Blank documents in common crawl data

Closed this issue 7 months ago · 4 comments

Hi, I've been exploring the common crawl data which I downloaded from huggingface, and I noticed there seem to be a lot of rows with blank text.

For example, in data/common-crawl/cc_en_head/cc_en_head-0000.json.gz, I found that ~12.25% of rows had empty text fields.

Query:

select
count(*) as all_rows
, sum(case when text = '' then 1 else 0 end) as null_text
, sum(case when text = '' then 1 else 0 end)/count(*) as ratio
from cc_en_head_0000
where true

Example ID:
http://009.housedems.com/article/dems-call-restoration-stolen-wages-mi-workers

Answer 1 · 2023-08-22T21:10:41.000Z

Also, what is the difference between the three subfolders: cc_en_head, cc_en_middle, cc_en_tail? I couldn't find any information about this in the data sheet. I checked a file in cc_en_head and cc_en_middle and both have blanks.

Answer 2 · 2023-08-25T12:48:33.000Z

Also, what is the difference between the three subfolders: cc_en_head, cc_en_middle, cc_en_tail? I couldn't find any information about this in the data sheet. I checked a file in cc_en_head and cc_en_middle and both have blanks.
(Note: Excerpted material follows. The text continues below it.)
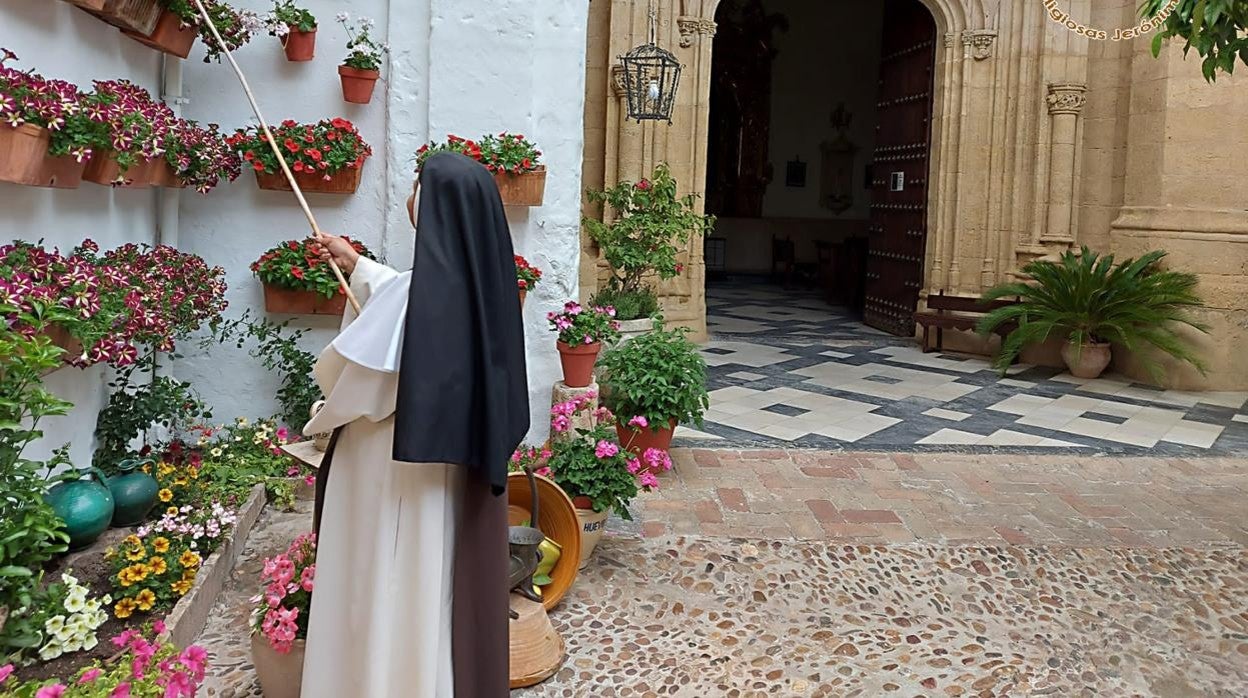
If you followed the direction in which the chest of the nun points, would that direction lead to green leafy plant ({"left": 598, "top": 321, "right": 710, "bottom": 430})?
no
You can refer CC-net paper link in section 3.4 & 5.2 about its description. To make it short, CC-net applies 5-gram Kneser-Ney model(which are trained in Wikipedia) to calculate ppl on the commoncrawl corpus. The lower ppl, the more similar to wikipedia and it locates in the headpart.(but even if the document lies on the tail part, it can not be always said that the document is bad since it only means kind of different vocab distribution from wiki)

Answer 3 · 2023-08-27T00:18:19.000Z

Hi @jtalmi, thank you for letting us know about blank documents. Our current mixing code does not remove documents that, after processing, have no tokens left. We are noting it down for future release.

Overall token count shouldn't be impacted, I guess it's just annoying.

Answer 4 · 2024-02-21T23:36:24.000Z

Closing this issue since this was fixed in Dolma 1.6.